Representational Drift

Here's a puzzle for any materialistic view of our cognitive experience, i.e. any view that posits the material brain and sense organs as the sole entities responsible for cognition and sensation. The puzzle has to do with something called "representational drift." An article in The Atlantic elaborates:
Neuroscientists have held the view that different sensations, smell, sight, taste, etc., stimulate specific groups of neurons in the brain. These patterns of neural firing - called representations - were thought to remain the same from one moment to the next.

The group of neurons that fired when you smelled a rose yesterday are the same group of neurons that will fire when you smell the rose again today.
The explanation found in neuroscience textbooks is that specific groups of neurons fire when their owner "smells a rose, sees a sunset, or hears a bell. These representations—these patterns of neural firing—presumably stay the same from one moment to the next."

But a team of researchers at Columbia University have discovered a strange thing. The researchers...
allowed mice to sniff the same odors over several days and weeks, and recorded the activity of neurons in the rodents’ piriform cortex—a brain region involved in identifying smells. At a given moment, each odor caused a distinctive group of neurons in this region to fire.

But as time went on, the makeup of these groups slowly changed. Some neurons stopped responding to the smells; others started. After a month, each group was almost completely different.

Put it this way: The neurons that represented the smell of an apple in May and those that represented the same smell in June were as different from each other as those that represent the smells of apples and grass at any one time.

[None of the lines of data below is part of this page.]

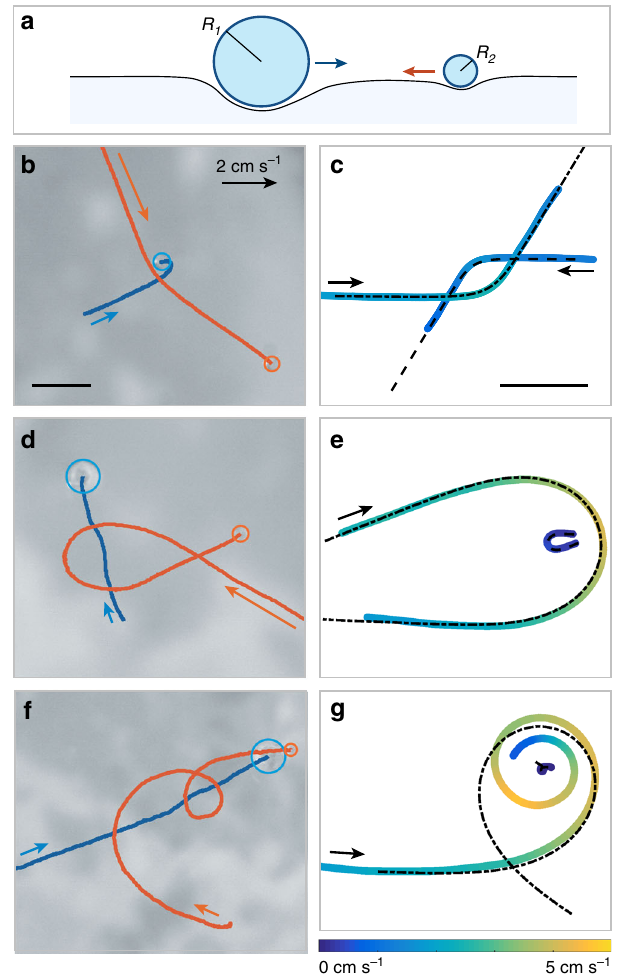
Fig. 1 Orbiting trajectories of two cryogenic skaters. a Two silicone oil drops with radii R 1 and R 2 , deposited on a liquid nitrogen bath, are maintained in an inverse Leidenfrost state and spontaneously self-propel. We study their dynamics as they approach each other, in conditions of negligible friction. b De fl ection between two drops ( R 1 = 410 μ m, in blue and R 2 = 360 μ m, in orange), as seen experimentally. See also Supplementary Movie 1. The arrows indicate the initial direction of motion and velocity of the particles, and the scale bar corresponds to 3 mm. c Same experiment as in ( b ), now plotted in the center of mass frame. The scale bar indicates 3 mm. d Deviation of a small drop ( R 2 = 390 μ m) when approaching a bigger drop ( R 1 = 810 μ m). See also Supplementary Movie 2. e Drop trajectories of ( d ) in the center of mass frame. f Collision trajectory between two frozen marbles ( R 1 = 820 μ m, R 2 = 260 μ m). See also Supplementary Movie 3. g Drop trajectories of ( f ) in the center of mass frame. The scale is the same in panels b , d , and f , and panels c , e , and g . In panels c , e , and g the color code indicates the drop velocity, from 0 cm s − 1 (dark blue) to 5 cm s − 1 (yellow). The dotted lines show the corresponding theoretical trajectories calculated from the capillary potential E ( r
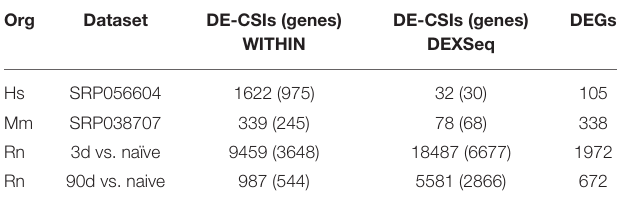
TABLE 6 | Differentially expressed events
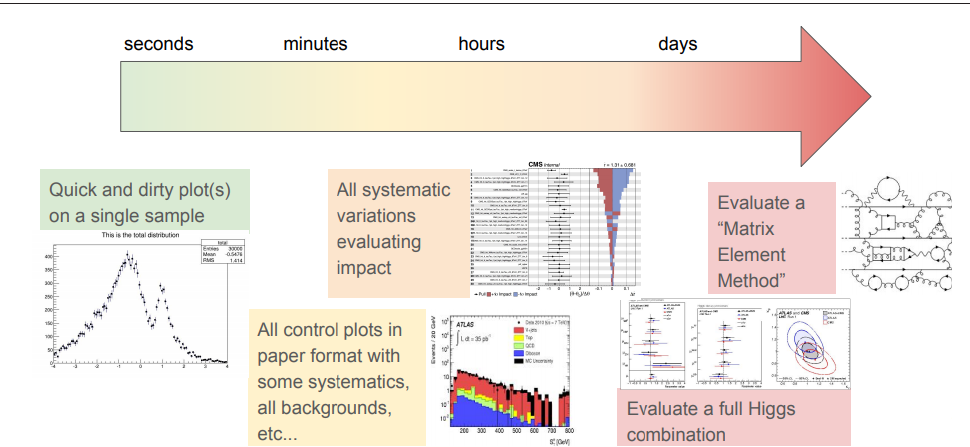
Figure 2. CPU time needed for di ff erent analysis level processing tasks: single histograms can typically be filled at multi KHz rate while on the other extreme Matrix Element Method for event classification can have sub-Hz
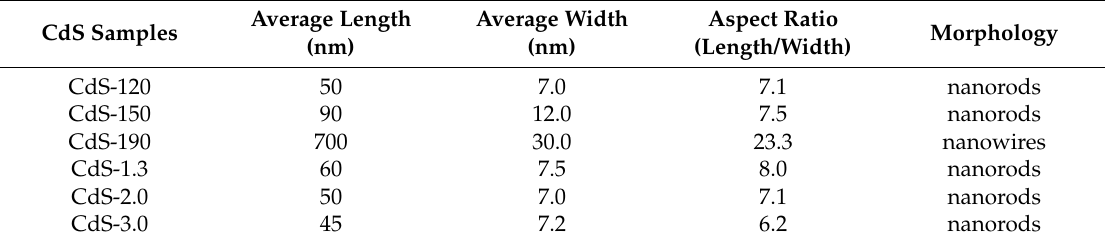
Table 4. Morphological characteristics of CdS samples derived from TEM-HRTEM analysis.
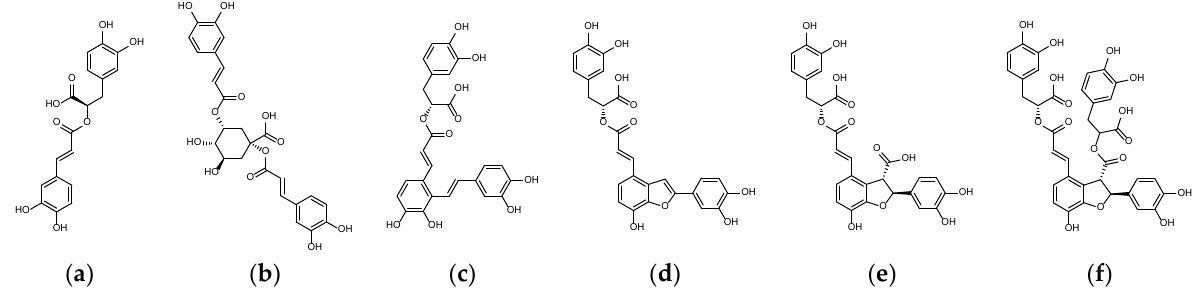
Figure 3. The six phenolic acids in Salvia miltiorrhiza and Cynara scolymus . ( a ) Rosmarinic acid (RosA); ( b ) Cynarin (CY); ( c ) Salvianolic acid A (SalA); ( d ) Salvianolic acid C (SalC); ( e ) Lithospermic acid (LSA); and ( f ) Salvianolic acid B (SalB).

...other scientists have shown that the same phenomenon, called representational drift, occurs in a variety of brain regions besides the piriform cortex. Its existence is clear; everything else is a mystery.

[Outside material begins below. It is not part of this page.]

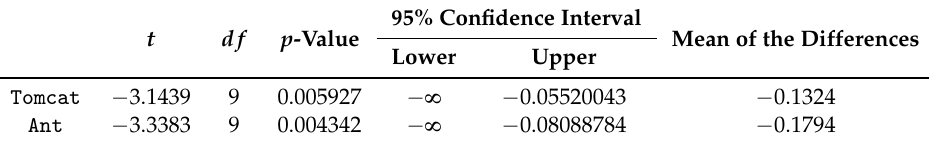
Table 6. The paired samples t -test for the Tomcat and Ant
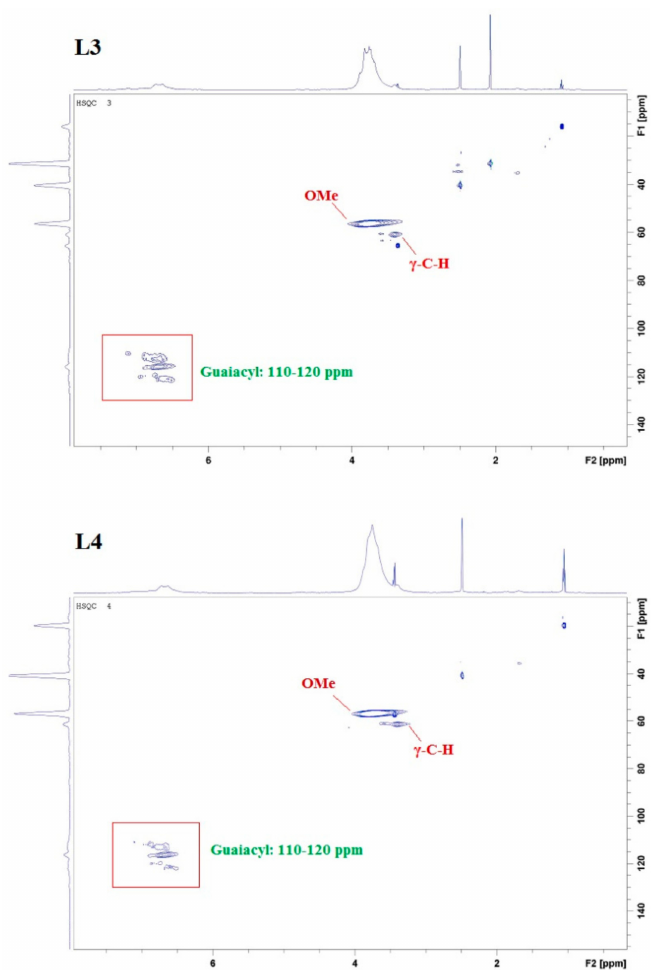
Figure 5. HSQC nuclear magnetic resonance (NMR) spectra of kraft lignin purification fractions L1, L2, L3, and L4; specifying in particular methoxy (OMe) signals, γ -C–H signals, and G-unit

[The researchers] don’t know why it happens, what it means, how the brain copes, or how much of the brain behaves in this way. How can animals possibly make any lasting sense of the world if their neural responses to that world are constantly in flux?

If such flux is common, “there must be mechanisms in the brain that are undiscovered and even unimagined that allow it to keep up. Scientists are ... in this particular case, ... deeply confused. We expect it to take many years to iron out.”
How does the brain know, the article asks, what the nose is smelling or what the eyes are seeing if the specific neurons which respond to smells and sights are continuously changing?

A deeper question, perhaps, is how and why would such complexity of function arise in a purely materialistic world in which blind Darwinian processes like genetic mutation and natural selection are responsible for the structure and function of our brains? What survival value would it have?

This kind of multi-functionality is the sort of thing we see intelligent minds design, but it's not what we'd expect to result from random accidents like genetic mutations.

I don't want to draw too many conclusions from all this, but I will say that it seems like every discovery scientists are currently making about our world and about living things makes it harder to cling to both materialism and the naturalism (the belief that the natural world is all there is) that undergirds it.